Biran wanted to throttle the woman, but he used every trick in his repertoire to keep his voice even. “Why on Earth not? Would you scorn a peaceful future so quickly?”
Hitton met his gaze evenly. “I would scorn a poisoned apple offered from my enemy’s hand. You disguise it prettily, Keeper Shun, but I have my own informants. This asteroid was marked as a gate location by the traitor Lionetti.”
Sharp breaths all around. Biran pushed to his feet, the chair scraping back, and planted his hands on the table so they would not reach for Hitton. “This is our system’s final hope of avoiding all-out war. Shun has investigated. The asteroid is viable. With the High Protectorate’s resources, we can make sure of that to whatever exacting specifications you desire. Or are you so thirsty for Icarion blood?”
Her eyes narrowed, but her tone did not change. “I do not desire the extermination of our long-lost cousins, Speaker. Check yourself. Neither do I desire to build a gate in a location that is easily attacked by Icarion. This elliptical orbit, Shun, how close does it draw to that wayward planet as opposed to our own Ada?”
Shun licked her lips. That was all the notice Biran needed that the news would not be good. “Quite close, astronomically speaking. At the narrowest point in its orbit, Icarion could reach it within two days from their moon base.”
“You see?” Hitton waved a hand through the air. “Lionetti was seeking work in Shun’s department. No doubt, she planned to discover this boon of an asteroid and bring it to her superiors, who would champion the cause as you all are doing now. Once the gate was built, Icarion would b
reak their supposed peace and sally toward it at the narrow point, securing a Casimir Gate for themselves. You are dancing to her strings, and she’s not even alive to pull them.”
“The fleet is perfectly capable of securing the asteroid,” Biran said. “Isn’t that right, General Anford?”
Anford didn’t twitch a millimeter. “I am uncertain. Supply lines would be difficult to maintain if a coordinated Icarion effort cut us off. We do not have the numbers to guarantee security within acceptable margins for that gate. We would have to request more.”
“More, more, more,” Hitton said. “Little Ada, caught in its little war, is always asking for more. The High Protectorate will not give it to us. And I, for one, will not embarrass myself by bringing this proposal to their table.”
“Nor will I,” Singh said quietly, her dark gaze locked on the image of the asteroid. “My apologies, Keeper Shun, I know you do fine work, but this is too risky. It is the job of a Keeper, above all else, to keep the gates safe from outside hands.”

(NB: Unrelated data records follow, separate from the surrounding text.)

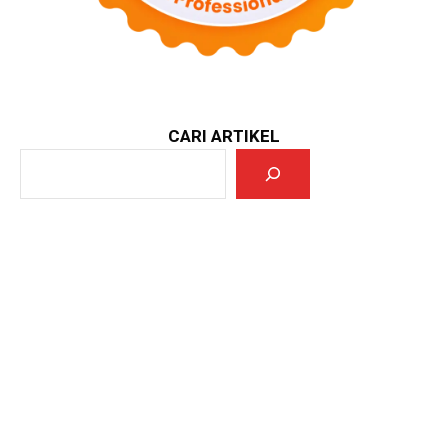
CARI ARTIKEL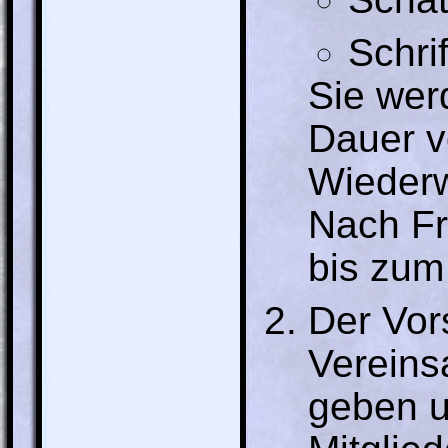
Schrif
Sie wer
Dauer v
Wiederw
Nach Fr
bis zum 
Der Vors
Vereins
geben u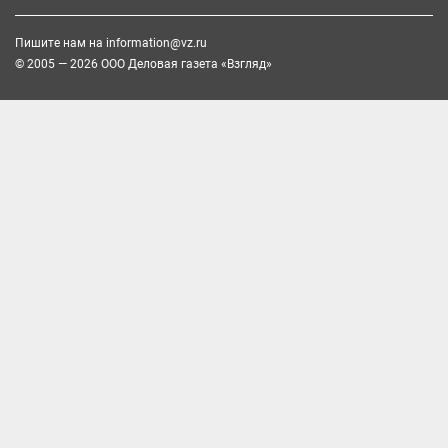
Пишите нам на
information@vz.ru
© 2005 — 2026 ООО Деловая газета «Взгляд»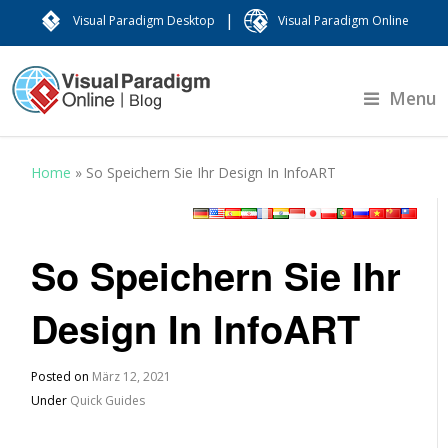
|
Visual Paradigm Desktop
Visual Paradigm Online
Menu
Home
»
So Speichern Sie Ihr Design In InfoART
So Speichern Sie Ihr
Design In InfoART
Posted on
März 12, 2021
Under
Quick Guides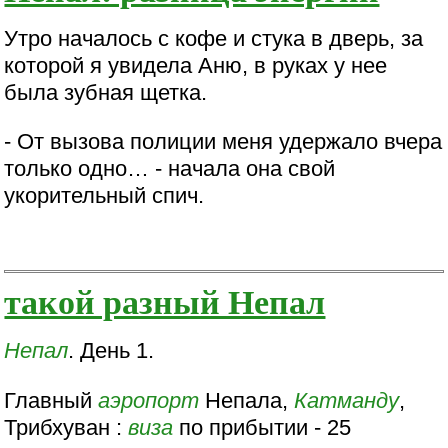
Утро началось с кофе и стука в дверь, за
которой я увидела Аню, в руках у нее
была зубная щетка.
- От вызова полиции меня удержало вчера
только одно… - начала она свой
укорительный спич.
такой разный Непал
Непал
. День 1.
Главный
аэропорт
Непала,
Катманду
,
Трибхуван :
виза
по прибытии - 25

Olver said, “We keep them safe for our people. What have we become, if we put the needs of our people below the safety of the gates?”
“Icarions,” Hitton said, “are not our people.” She stood, turning to Biran. “If you want to save them, boy, then you must do better.”
She left the room, and as Singh and Garcia stood sheepishly and filed out after her, Biran’s heart sank with every single door shutting behind them. He let his hands go limp on the table and stared at them. How? How had Hitton discovered the source of the asteroid? Maybe that guardcore in the hall had told her… Or she had clever research assistants working for Shun. That seemed more likely.
“You should have warned me,” Anford said to Olver in a low, tight voice. “Then I might have had a response prepared. Something tangible. I cannot lie about our abilities, Director. Not when the safety of a gate is at stake.”
“I had hoped it would not come to that.”
Anford jerked a thumb at Biran. “Hope is his game. You, Director, know better. Prepare for the worst. Always. Because if you fuckers cannot work this out, it’s my hand on the trigger. My hands covered in blood.”